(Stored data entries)
* * * * *

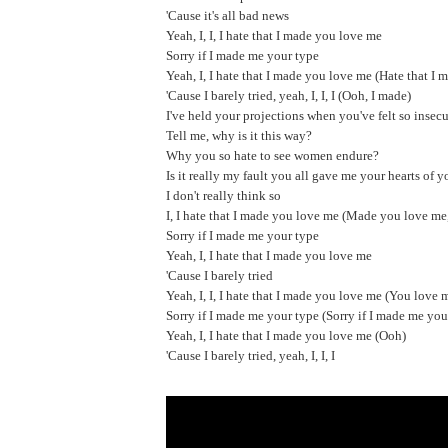
'Cause it's all bad news
Yeah, I, I, I hate that I made you love me
Sorry if I made me your type
Yeah, I, I hate that I made you love me (Hate that I 
'Cause I barely tried, yeah, I, I, I (Ooh, I made)
I've held your projections when you've felt so insec
Tell me, why is it this way?
Why you so hate to see women endure?
Is it really my fault you all gave me your hearts of 
I don't really think so
I, I hate that I made you love me (Made you love me
Sorry if I made me your type
Yeah, I, I hate that I made you love me
'Cause I barely tried
Yeah, I, I, I hate that I made you love me (You love 
Sorry if I made me your type (Sorry if I made me you
Yeah, I, I hate that I made you love me (Ooh)
'Cause I barely tried, yeah, I, I, I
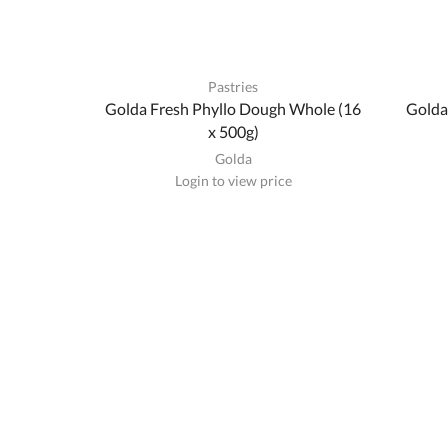
Pastries
Golda Fresh Phyllo Dough Whole (16
Golda
x 500g)
Golda
Login to view price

* * * * *

WORK ORDER
From the entries above, collect every line with the string "barely" in it.

EXPECTED ANSWER
'Cause I barely tried, yeah, I, I, I (Ooh, I made)
'Cause I barely tried
'Cause I barely tried, yeah, I, I, I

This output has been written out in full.